This chapter explores three broad principles of user-centered design methodologies, including participatory design, iteration, and usability considerations. We discuss characteristics of teachers as an important type of ITS end user, including barriers teachers face as users and their role in educational technology design. To exemplify key points, we draw upon our own experiences in developing an ITS for writing strategies (i.e., the Writing Pal). We conclude by offering a tentative design approach—the Design Implementation Framework (DIF)—that builds upon existing cyclical design methods but with some tailoring to ITS and educational technology contexts.
TopIntroduction
With each new school year, the list of available educational technologies expands dramatically, along with more widespread integration of these technologies into classrooms. Educators at all levels increasingly rely on a variety of technologies to engage students in learning complex material across domains. These technologies vary in form and function, such as assistive technologies (e.g., text-to-speech software and interactive whiteboards) that facilitate or transform teaching, and instructive technologies that directly teach concepts, train skills, scaffold practice, and provide feedback. Across these formats, however, educational technologies are beholden to similar questions and constraints regarding design, usability, and implementation. How can these tools be developed and deployed in ways that consider teachers’ and learners’ true needs in school environments?

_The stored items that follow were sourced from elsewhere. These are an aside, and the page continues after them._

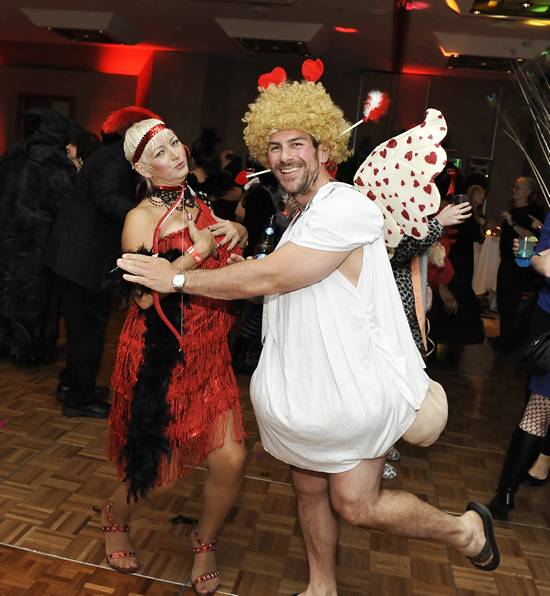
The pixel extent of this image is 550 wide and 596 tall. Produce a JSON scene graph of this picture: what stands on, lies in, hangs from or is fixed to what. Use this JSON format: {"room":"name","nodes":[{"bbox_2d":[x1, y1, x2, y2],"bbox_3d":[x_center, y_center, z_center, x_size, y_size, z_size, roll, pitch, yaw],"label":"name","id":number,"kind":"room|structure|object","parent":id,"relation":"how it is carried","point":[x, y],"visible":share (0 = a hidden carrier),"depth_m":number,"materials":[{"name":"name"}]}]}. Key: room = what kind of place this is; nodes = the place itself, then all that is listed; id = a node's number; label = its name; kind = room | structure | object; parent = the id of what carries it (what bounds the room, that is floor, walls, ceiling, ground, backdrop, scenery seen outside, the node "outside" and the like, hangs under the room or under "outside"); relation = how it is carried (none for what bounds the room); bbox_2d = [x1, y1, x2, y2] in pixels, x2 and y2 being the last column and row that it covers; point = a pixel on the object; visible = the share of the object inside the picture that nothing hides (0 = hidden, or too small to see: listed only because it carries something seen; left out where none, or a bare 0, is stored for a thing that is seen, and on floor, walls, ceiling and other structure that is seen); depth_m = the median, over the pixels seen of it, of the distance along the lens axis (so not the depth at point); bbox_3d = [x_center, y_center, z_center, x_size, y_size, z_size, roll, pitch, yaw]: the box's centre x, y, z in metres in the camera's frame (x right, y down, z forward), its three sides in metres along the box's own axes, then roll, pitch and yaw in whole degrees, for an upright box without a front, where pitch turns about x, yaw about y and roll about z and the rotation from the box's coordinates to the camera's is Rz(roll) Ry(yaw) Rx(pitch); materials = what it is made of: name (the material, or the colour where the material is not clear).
{"room":"event hall","nodes":[
{"label":"event hall","id":0,"kind":"room"},
{"bbox_2d":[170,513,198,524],"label":"black feather piece on floor","id":1,"kind":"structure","parent":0,"point":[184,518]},
{"bbox_2d":[253,215,277,258],"bbox_3d":[0.239,-0.092,2.759,0.084,0.250,0.073,7,8,14],"label":"bottle","id":2,"kind":"object","parent":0,"point":[269,230],"visible":0.53,"depth_m":2.73,"materials":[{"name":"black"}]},
{"bbox_2d":[0,43,546,248],"bbox_3d":[0.457,-1.602,10.452,10.395,3.059,0.472,7,8,14],"label":"back wall","id":3,"kind":"structure","parent":0,"point":[109,76],"depth_m":10.20,"materials":[{"name":"paint"}]},
{"bbox_2d":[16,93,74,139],"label":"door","id":4,"kind":"structure","parent":3,"relation":"in","point":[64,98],"depth_m":11.07,"materials":[{"name":"brown wood"}]},
{"bbox_2d":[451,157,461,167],"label":"exit sign","id":5,"kind":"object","parent":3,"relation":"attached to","point":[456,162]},
{"bbox_2d":[1,305,549,595],"bbox_3d":[-0.504,0.785,4.062,9.374,0.106,10.306,7,8,14],"label":"floor","id":6,"kind":"structure","parent":0,"point":[4,530],"depth_m":2.96,"materials":[{"name":"brown wood"}]},
{"bbox_2d":[0,107,78,365],"bbox_3d":[-1.105,-0.248,4.686,0.720,1.636,0.725,7,8,14],"label":"person","id":7,"kind":"object","parent":6,"relation":"on","point":[31,219],"visible":0.79,"depth_m":4.48},
{"bbox_2d":[44,108,152,418],"bbox_3d":[-0.500,-0.092,3.968,0.680,1.636,0.641,7,8,14],"label":"man","id":8,"kind":"object","parent":6,"relation":"on","point":[108,161],"visible":0.7,"depth_m":3.81},
{"bbox_2d":[97,113,250,595],"bbox_3d":[-0.075,0.224,2.572,0.510,1.462,0.894,7,8,14],"label":"woman","id":9,"kind":"object","parent":6,"relation":"on","point":[146,209],"visible":0.86,"depth_m":2.36},
{"bbox_2d":[105,249,186,500],"bbox_3d":[-0.168,0.313,2.297,0.288,0.656,0.271,4,8,-10],"label":"feather boa","id":10,"kind":"object","parent":9,"relation":"on","point":[150,378],"visible":0.8,"depth_m":2.26,"materials":[{"name":"black"}]},
{"bbox_2d":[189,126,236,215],"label":"person","id":11,"kind":"object","parent":6,"relation":"on","point":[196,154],"visible":0.42,"depth_m":6.61},
{"bbox_2d":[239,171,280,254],"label":"person","id":12,"kind":"object","parent":6,"relation":"on","point":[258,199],"visible":0.37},
{"bbox_2d":[113,80,496,595],"bbox_3d":[0.338,0.231,2.255,1.070,1.602,0.770,7,8,14],"label":"man","id":13,"kind":"object","parent":6,"relation":"on","point":[298,243],"visible":0.99,"depth_m":2.11},
{"bbox_2d":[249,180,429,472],"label":"white toga","id":14,"kind":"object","parent":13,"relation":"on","point":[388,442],"visible":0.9,"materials":[{"name":"white fabric"}]},
{"bbox_2d":[353,109,448,248],"bbox_3d":[0.623,-0.310,2.364,0.175,0.418,0.388,1,9,-31],"label":"wings","id":15,"kind":"object","parent":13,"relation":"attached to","point":[403,170],"visible":0.9,"depth_m":2.31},
{"bbox_2d":[401,378,448,446],"bbox_3d":[0.651,0.411,2.198,0.163,0.186,0.195,7,8,14],"label":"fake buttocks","id":16,"kind":"object","parent":13,"relation":"hanging from","point":[412,440],"visible":0.57,"depth_m":2.14,"materials":[{"name":"beige"}]},
{"bbox_2d":[381,196,472,479],"bbox_3d":[0.893,0.114,3.476,0.712,1.640,0.718,7,8,14],"label":"person","id":17,"kind":"object","parent":6,"relation":"on","point":[448,213],"visible":0.19,"depth_m":3.36},
{"bbox_2d":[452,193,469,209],"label":"drinking glass","id":18,"kind":"object","parent":17,"relation":"in","point":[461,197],"visible":0.59,"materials":[{"name":"clear"}]},
{"bbox_2d":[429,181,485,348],"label":"person","id":19,"kind":"object","parent":6,"relation":"on","point":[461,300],"visible":0.49,"depth_m":5.62},
{"bbox_2d":[471,231,501,297],"bbox_3d":[3.554,-0.043,8.955,1.171,0.834,1.131,7,8,14],"label":"table","id":20,"kind":"object","parent":6,"relation":"on","point":[488,242],"visible":0.4,"depth_m":8.60,"materials":[{"name":"white fabric"}]},
{"bbox_2d":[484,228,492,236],"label":"candle","id":21,"kind":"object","parent":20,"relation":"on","point":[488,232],"visible":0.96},
{"bbox_2d":[488,166,549,525],"bbox_3d":[1.637,0.130,3.089,0.663,1.867,0.668,7,8,14],"label":"woman","id":22,"kind":"object","parent":6,"relation":"on","point":[546,261],"visible":0.84,"depth_m":3.09},
{"bbox_2d":[515,236,536,266],"bbox_3d":[1.518,-0.095,3.456,0.093,0.138,0.089,7,8,14],"label":"drinking glass","id":23,"kind":"object","parent":22,"relation":"in","point":[523,247],"visible":0.77,"depth_m":3.43,"materials":[{"name":"plastic"}]},
{"bbox_2d":[522,328,549,376],"bbox_3d":[1.426,0.314,2.998,0.222,0.198,0.241,7,8,14],"label":"handbag","id":24,"kind":"object","parent":22,"relation":"hanging from","point":[538,357],"visible":0.99,"depth_m":2.95,"materials":[{"name":"black leather"}]},
{"bbox_2d":[494,175,544,353],"bbox_3d":[2.707,-0.035,6.215,0.492,1.431,0.529,7,8,14],"label":"person","id":25,"kind":"object","parent":6,"relation":"on","point":[524,197],"visible":0.76,"depth_m":6.15},
{"bbox_2d":[1,0,549,77],"bbox_3d":[-0.421,-2.440,5.111,10.652,0.160,11.196,7,8,14],"label":"ceiling","id":26,"kind":"structure","parent":0,"point":[161,37],"depth_m":7.84,"materials":[{"name":"paint"}]},
{"bbox_2d":[18,7,138,44],"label":"ceiling light","id":27,"kind":"object","parent":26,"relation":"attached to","point":[51,22],"visible":0.96,"depth_m":8.30,"materials":[{"name":"white"}]},
{"bbox_2d":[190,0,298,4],"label":"air vent","id":28,"kind":"object","parent":26,"relation":"attached to","point":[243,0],"visible":0.97,"depth_m":6.45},
{"bbox_2d":[214,18,321,54],"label":"ceiling light","id":29,"kind":"object","parent":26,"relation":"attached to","point":[240,39],"visible":0.97,"depth_m":7.85,"materials":[{"name":"white"}]},
{"bbox_2d":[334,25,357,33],"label":"ceiling light","id":30,"kind":"object","parent":26,"relation":"attached to","point":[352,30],"visible":0.96,"depth_m":7.79,"materials":[{"name":"red"}]},
{"bbox_2d":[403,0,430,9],"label":"ceiling light","id":31,"kind":"object","parent":26,"relation":"attached to","point":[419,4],"visible":0.82,"depth_m":6.39,"materials":[{"name":"red"}]},
{"bbox_2d":[434,32,548,71],"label":"ceiling light","id":32,"kind":"object","parent":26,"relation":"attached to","point":[451,61],"visible":0.92,"depth_m":7.59,"materials":[{"name":"white"}]},
{"bbox_2d":[461,0,549,20],"bbox_3d":[2.567,-2.179,5.947,0.925,0.125,0.899,7,8,14],"label":"ceiling light","id":33,"kind":"object","parent":26,"relation":"in","point":[477,8],"visible":0.99,"depth_m":6.09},
{"bbox_2d":[501,42,549,212],"bbox_3d":[1.718,-0.552,3.407,0.737,1.180,0.847,7,8,14],"label":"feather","id":34,"kind":"object","parent":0,"point":[538,127],"visible":0.95,"depth_m":3.53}
]}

One widely used type of educational technology is the intelligent tutoring system (ITS). Briefly, ITSs are computer programs that model expert human tutors by instructing students on a specific topic or skill, providing feedback on responses, and strategically facilitating student performance and understanding through adaptive instruction (Anderson, Boyle & Reiser, 1985; Burns, Luckhardt, Parlett & Redfield, 2014; VanLehn, 2006). One-on-one human tutoring has been shown to be a highly effective mode of instruction; however, it is severely limited by the availability of expert human tutors (Muldner, Lam, & Chi, 2014). ITSs have been developed in response to this problem. These systems rely on artificial intelligence-based computer systems and agents to provide students with personalized educational experiences that model human tutoring.

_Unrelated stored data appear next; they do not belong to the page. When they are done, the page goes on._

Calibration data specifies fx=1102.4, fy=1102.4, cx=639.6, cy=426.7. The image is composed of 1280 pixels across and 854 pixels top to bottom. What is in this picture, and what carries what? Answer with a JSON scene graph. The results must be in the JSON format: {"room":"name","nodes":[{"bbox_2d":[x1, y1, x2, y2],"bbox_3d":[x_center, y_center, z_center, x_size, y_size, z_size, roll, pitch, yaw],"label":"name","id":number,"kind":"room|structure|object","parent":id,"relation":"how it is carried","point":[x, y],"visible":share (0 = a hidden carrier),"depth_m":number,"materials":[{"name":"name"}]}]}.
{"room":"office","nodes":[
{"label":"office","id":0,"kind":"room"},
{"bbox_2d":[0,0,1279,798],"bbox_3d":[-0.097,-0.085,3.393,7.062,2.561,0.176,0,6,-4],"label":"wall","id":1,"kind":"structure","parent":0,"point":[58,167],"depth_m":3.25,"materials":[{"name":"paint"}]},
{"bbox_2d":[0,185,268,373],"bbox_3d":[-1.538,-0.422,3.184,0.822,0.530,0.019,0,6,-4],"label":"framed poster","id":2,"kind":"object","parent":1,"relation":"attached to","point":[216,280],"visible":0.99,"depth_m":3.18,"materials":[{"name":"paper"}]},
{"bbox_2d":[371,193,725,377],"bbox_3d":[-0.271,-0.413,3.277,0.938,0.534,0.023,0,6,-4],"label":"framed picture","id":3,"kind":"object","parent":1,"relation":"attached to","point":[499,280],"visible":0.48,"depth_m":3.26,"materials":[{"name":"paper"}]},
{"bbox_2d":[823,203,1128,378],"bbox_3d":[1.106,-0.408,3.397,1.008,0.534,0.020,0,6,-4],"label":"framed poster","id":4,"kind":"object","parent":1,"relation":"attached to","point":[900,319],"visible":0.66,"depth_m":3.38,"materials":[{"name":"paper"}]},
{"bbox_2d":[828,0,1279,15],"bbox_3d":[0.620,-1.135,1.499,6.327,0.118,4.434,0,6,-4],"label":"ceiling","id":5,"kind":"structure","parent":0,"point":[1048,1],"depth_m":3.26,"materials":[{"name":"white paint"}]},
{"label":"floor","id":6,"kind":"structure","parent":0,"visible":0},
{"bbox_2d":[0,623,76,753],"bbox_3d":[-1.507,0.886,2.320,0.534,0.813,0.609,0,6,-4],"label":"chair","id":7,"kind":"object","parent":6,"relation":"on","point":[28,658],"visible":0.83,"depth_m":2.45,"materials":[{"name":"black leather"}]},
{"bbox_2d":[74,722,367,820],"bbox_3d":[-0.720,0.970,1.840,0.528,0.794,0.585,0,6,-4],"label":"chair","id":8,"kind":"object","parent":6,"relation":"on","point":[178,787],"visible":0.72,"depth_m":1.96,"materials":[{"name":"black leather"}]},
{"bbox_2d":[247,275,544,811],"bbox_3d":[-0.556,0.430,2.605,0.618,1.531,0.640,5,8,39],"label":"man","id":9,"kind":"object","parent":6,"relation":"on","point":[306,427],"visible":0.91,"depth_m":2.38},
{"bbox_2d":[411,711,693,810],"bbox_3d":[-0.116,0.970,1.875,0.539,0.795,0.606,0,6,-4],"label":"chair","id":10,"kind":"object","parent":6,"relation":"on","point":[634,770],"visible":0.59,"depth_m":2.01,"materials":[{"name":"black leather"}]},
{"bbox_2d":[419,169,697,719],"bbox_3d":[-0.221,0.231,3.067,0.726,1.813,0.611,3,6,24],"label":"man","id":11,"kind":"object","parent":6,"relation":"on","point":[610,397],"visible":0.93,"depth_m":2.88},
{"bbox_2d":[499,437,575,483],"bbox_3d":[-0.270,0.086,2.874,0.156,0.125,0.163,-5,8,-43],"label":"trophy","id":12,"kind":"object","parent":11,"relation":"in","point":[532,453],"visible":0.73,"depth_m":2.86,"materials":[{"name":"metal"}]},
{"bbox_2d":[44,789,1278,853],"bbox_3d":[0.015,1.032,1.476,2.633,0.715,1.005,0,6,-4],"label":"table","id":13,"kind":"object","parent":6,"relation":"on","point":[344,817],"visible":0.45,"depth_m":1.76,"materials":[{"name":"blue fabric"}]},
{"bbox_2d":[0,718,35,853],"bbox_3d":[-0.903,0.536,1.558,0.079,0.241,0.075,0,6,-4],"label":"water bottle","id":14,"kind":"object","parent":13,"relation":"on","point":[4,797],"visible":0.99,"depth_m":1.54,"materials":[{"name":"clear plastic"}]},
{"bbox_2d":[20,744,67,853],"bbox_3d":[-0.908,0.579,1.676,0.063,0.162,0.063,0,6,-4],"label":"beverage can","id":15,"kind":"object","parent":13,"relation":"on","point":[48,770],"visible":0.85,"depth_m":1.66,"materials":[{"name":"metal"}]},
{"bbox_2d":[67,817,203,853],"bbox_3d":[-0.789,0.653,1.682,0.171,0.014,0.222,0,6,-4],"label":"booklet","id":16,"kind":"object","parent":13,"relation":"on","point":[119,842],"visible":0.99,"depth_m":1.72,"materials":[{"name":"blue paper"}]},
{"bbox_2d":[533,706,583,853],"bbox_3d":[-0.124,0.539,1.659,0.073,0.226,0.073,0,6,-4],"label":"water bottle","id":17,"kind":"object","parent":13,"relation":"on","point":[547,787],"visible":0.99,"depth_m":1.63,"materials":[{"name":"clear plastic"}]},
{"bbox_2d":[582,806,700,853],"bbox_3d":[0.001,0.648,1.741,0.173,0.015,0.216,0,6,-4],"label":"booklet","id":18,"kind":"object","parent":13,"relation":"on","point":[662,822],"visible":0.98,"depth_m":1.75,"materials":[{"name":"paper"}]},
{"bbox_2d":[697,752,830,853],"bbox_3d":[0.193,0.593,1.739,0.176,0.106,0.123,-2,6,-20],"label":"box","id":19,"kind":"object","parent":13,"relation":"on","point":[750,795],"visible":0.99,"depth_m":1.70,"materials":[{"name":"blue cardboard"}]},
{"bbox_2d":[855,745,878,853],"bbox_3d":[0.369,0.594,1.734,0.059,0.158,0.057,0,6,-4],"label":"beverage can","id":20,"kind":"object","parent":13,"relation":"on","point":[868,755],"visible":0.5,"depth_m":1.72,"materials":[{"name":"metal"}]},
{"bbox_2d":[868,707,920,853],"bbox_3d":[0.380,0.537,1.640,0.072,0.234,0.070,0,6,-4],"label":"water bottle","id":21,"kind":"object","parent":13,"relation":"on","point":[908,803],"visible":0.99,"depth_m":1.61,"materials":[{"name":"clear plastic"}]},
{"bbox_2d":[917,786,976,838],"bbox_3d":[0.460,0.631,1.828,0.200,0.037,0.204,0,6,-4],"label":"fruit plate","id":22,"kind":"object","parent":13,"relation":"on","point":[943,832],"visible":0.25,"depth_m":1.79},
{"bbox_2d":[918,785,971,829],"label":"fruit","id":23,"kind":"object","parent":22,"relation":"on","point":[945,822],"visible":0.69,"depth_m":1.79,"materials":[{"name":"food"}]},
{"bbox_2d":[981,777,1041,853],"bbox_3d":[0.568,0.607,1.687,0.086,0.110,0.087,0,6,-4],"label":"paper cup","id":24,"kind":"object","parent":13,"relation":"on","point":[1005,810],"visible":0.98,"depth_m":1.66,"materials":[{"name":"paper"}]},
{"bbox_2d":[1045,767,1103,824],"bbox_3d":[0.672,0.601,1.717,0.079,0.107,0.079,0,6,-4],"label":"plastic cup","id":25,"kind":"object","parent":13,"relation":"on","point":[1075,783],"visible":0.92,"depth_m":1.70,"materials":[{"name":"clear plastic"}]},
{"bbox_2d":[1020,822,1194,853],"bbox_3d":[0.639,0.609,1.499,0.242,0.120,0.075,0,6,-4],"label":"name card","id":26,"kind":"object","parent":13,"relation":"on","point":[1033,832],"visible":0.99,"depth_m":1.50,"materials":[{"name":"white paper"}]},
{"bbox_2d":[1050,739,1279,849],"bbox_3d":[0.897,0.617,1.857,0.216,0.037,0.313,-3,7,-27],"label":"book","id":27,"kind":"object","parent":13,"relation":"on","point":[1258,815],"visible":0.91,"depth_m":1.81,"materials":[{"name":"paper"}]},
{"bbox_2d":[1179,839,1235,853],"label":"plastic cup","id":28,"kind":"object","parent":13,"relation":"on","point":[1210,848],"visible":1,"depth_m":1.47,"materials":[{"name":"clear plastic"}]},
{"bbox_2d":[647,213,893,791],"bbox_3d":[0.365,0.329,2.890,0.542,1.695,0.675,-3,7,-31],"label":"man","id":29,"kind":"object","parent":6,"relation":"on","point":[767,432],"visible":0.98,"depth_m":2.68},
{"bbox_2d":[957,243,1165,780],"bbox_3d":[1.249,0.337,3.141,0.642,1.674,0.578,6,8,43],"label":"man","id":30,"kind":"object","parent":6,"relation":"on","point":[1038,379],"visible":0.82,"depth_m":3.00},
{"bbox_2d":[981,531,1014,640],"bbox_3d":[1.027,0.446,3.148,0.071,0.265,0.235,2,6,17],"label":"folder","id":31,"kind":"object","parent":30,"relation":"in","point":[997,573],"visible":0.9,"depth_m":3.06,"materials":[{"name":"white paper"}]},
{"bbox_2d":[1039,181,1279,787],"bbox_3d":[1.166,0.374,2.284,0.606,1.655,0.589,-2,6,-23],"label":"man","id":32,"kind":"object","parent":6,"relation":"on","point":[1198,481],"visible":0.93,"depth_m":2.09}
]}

By various measures, these efforts have been successful. For example, Ma, Adesope, Nesbit, and Liu, (2014) conducted a meta-analysis of effect sizes from 107 ITS studies that incorporated 14,321 participants from K-12 and college populations and spanned eight different content domains. The study found that, across various uses (i.e., the primary means driving instruction, a supplement to instruction, a component of instruction, and an aid to homework), ITSs were associated with superior performance in comparison to large-group instruction (g = 0.42), non-ITS computer-based instruction (g = 0.57) and instruction via textbooks (g = 0.35). Importantly, the meta-analysis revealed no significant differences when comparing ITS use to human tutoring or small-group instruction. This finding provides support for a previous review (VanLehn, 2011), which showed that ITSs provided nearly the same learning gains in STEM topics as one-on-one human tutors. Support for the effectiveness of these systems has been replicated in studies across a variety of domains, such as in K-12 pupils’ mathematical learning (Steenbergen-Hu & Cooper, 2013), and physics and computer literacy (Nye, Graesser & Hu, 2014). These positive findings have spurred the popularity of ITSs in classrooms, as these systems continue to influence the educational landscape.